David Jones and RG Jones

I read David Bowie's first recording found in bread bin, set to sell for £10,000 yesterday.

The seller says, "Our agent, Eric Easton, who also managed the Rolling Stones, asked us to do a demo so he could try and get us an audition at Decca.

"So in early 1963 I booked into RG Jones' small studio in Morden. In preparation for the demo, David and our guitarist Neville Wills wrote two to three songs."

Intrigued by Morden being round the corner I looked RG Jones up - http://rgjones.co.uk.

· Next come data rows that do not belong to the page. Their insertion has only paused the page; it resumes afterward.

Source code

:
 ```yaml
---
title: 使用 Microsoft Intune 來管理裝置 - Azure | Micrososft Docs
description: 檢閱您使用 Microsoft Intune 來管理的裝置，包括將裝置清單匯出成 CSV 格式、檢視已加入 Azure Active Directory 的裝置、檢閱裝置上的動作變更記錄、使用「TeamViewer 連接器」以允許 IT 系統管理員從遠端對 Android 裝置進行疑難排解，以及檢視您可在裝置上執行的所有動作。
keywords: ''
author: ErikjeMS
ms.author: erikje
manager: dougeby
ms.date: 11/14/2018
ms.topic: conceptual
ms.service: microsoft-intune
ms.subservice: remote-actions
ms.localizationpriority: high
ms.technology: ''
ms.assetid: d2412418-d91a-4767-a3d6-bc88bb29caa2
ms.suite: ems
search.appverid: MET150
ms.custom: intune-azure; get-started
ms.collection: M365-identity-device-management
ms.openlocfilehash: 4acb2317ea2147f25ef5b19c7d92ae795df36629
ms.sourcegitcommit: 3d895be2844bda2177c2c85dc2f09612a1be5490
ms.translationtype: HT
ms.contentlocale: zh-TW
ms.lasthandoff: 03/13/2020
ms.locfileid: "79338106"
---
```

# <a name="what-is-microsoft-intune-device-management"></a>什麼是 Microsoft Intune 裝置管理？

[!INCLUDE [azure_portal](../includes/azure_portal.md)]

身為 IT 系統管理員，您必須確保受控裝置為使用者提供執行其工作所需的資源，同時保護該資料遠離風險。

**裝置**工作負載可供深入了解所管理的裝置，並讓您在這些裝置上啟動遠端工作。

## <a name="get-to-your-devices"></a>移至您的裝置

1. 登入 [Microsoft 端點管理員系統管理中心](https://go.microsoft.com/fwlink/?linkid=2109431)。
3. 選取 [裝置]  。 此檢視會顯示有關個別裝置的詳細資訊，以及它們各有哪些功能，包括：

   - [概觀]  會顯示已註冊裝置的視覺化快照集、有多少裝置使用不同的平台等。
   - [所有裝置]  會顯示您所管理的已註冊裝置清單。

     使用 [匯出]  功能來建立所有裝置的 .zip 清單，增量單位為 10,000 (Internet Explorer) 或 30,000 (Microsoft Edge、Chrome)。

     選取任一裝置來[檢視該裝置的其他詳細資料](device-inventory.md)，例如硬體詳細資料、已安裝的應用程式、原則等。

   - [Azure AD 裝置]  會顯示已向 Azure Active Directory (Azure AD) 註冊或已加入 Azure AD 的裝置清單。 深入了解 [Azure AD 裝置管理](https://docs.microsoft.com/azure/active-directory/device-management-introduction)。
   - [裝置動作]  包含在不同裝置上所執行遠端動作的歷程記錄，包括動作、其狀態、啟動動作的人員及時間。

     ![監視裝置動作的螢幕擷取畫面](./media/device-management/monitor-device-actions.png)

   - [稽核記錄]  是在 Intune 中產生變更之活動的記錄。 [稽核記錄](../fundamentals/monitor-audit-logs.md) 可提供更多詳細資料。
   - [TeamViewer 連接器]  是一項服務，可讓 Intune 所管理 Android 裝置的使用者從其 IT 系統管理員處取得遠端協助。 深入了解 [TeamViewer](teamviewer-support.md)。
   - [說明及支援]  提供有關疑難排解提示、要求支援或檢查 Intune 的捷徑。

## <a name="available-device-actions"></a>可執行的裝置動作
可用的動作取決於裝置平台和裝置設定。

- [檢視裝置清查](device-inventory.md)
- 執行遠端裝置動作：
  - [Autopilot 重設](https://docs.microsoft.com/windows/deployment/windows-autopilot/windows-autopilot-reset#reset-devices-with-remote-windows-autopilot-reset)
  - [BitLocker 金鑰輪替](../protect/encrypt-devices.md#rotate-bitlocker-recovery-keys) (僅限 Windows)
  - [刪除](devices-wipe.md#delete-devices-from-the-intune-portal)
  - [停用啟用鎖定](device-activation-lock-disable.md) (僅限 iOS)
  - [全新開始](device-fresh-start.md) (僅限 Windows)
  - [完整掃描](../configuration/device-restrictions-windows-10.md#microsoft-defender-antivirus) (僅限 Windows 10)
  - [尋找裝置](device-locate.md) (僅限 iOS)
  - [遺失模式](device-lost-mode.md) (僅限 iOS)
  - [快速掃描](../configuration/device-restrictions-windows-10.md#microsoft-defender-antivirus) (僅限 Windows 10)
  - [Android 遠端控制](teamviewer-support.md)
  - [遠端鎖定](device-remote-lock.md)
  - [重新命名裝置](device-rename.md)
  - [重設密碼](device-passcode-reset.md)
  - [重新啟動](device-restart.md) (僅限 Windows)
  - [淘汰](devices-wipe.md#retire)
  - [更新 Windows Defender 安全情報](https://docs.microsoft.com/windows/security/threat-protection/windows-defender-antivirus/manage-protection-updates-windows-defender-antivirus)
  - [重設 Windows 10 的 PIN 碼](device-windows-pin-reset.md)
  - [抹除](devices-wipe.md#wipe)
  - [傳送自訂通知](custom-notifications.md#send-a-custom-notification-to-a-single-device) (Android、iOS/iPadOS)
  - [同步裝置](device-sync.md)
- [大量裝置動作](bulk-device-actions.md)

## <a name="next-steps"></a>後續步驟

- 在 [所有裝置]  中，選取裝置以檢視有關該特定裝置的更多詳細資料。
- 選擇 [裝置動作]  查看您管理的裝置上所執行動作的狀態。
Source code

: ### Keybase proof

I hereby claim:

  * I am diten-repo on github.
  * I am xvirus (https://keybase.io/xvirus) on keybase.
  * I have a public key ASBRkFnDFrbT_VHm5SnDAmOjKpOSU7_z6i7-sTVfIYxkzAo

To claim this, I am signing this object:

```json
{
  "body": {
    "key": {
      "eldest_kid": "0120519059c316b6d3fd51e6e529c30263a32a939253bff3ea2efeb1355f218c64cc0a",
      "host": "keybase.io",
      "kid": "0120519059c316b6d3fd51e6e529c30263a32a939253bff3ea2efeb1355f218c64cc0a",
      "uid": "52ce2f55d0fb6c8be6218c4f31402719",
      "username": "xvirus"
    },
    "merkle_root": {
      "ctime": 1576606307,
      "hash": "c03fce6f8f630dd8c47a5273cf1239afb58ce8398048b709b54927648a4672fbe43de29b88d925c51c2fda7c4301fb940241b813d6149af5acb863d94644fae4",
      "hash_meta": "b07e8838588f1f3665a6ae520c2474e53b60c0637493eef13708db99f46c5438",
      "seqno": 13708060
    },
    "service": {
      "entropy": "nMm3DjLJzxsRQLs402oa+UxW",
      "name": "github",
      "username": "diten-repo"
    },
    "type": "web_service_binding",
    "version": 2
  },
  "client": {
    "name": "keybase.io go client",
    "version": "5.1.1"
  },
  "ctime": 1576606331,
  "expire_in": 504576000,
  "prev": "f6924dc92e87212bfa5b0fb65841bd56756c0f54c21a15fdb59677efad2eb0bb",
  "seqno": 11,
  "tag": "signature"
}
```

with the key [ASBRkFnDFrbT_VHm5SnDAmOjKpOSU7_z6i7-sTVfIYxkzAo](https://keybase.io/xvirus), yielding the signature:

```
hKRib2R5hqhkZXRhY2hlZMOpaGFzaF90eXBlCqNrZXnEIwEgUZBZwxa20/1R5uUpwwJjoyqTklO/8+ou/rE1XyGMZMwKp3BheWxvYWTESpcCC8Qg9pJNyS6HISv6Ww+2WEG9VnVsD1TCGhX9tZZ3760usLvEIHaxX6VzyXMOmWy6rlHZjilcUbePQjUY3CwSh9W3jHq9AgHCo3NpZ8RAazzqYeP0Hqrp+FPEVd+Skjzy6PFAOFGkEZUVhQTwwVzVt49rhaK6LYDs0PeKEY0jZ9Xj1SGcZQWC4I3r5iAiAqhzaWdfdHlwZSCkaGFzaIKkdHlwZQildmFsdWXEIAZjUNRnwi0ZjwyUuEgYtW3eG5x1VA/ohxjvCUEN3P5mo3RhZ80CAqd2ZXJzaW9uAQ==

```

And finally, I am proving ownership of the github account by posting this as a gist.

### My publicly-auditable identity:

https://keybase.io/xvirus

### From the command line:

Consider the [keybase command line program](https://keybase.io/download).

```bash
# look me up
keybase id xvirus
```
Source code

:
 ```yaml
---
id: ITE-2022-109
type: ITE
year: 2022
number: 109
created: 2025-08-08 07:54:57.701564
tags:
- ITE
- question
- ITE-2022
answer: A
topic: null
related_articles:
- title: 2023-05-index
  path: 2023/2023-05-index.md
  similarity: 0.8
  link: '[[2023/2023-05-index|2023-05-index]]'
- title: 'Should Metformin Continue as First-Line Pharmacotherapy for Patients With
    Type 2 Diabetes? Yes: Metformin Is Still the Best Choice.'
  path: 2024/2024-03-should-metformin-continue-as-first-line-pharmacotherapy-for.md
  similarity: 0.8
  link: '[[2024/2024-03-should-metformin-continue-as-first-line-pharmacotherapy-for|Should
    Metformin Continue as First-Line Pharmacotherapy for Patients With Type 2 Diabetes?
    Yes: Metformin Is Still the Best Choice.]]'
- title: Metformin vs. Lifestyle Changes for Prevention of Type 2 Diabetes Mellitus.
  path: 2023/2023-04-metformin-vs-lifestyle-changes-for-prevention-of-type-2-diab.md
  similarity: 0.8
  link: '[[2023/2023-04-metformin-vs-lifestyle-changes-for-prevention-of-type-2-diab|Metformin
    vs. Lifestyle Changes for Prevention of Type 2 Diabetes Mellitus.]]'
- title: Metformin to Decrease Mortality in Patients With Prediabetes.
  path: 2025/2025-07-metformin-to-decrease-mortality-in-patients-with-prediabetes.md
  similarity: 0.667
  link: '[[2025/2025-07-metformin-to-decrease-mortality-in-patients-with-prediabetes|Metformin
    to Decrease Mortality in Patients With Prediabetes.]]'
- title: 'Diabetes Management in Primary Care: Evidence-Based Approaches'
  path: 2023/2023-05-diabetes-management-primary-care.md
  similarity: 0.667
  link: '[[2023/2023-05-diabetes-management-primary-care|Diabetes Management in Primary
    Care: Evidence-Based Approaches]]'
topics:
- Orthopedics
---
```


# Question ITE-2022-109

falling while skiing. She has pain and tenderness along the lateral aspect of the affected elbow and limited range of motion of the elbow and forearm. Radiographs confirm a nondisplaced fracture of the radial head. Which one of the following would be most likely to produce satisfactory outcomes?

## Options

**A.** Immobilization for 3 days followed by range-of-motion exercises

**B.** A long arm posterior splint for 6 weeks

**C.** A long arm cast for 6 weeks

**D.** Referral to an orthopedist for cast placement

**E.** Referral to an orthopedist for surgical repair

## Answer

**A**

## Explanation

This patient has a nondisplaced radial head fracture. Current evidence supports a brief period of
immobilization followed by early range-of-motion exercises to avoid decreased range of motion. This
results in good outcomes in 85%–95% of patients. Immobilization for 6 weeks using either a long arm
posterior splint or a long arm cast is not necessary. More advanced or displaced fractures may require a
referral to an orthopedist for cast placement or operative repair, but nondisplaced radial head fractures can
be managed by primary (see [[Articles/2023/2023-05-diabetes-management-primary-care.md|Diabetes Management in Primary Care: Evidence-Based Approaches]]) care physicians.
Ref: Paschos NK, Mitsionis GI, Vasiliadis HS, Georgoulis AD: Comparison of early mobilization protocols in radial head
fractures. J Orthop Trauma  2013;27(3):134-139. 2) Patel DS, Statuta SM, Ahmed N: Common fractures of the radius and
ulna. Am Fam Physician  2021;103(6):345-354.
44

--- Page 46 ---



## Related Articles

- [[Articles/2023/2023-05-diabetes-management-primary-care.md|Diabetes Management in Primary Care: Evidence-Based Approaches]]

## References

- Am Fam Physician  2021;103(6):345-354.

The Rolling Stones, Tom Jones, Yardbirds, Eric Clapton, David Bowie, Springfields, Englebert Humperdink and The Bee Gees all recorder in Morden as well. Then in 1968 RG decided to move the legendary studio to Central Wimbledon and the building in Morden was destroyed to make way for Merton College.

I think in RG I have discovered a new Welsh Born Icon.

Ronald Geoffrey Jones was born in Caerphilly in South Wales. From an early age he loved designing and building gadgets. Entirely self-taught, he was equally skilled at carpentry and metalwork and was very quickly able to construct a power amplifier and other pieces of electronic equipment.
Known as Geoff, Reg or RG, his first job on leaving school was for a company called Milton. He became a salesman for the company and from a caravan, in which he also lived, he sold his wares in town markets all around Wales. Getting himself heard above the other market traders was hard work and he soon began to turn his mind again to electronically amplified sound. Totally undaunted by his lack of training in electronics, he procured all the necessary components and had soon assembled a system. Two large horn loudspeakers, the flares constructed entirely by him out of bits of timber, were mounted on top of the car which towed his caravan. Inside, he installed a microphone connected to an amplifier powered by four twelve volt batteries and a rotary (48V to 230V) convertor. It worked! The young RG Jones was now able to advertise himself effortlessly to the crowds giving him a distinct advantage over the other retailers. Such was the success of his enterprise that his employers asked him to build a further fifteen more systems to equip the rest of the Milton force. So by the tender age of just eighteen, the same year Queen Elizabeth II was born, with the BBC just barely formed and Stalin just in power, the young RG Jones went into business for himself.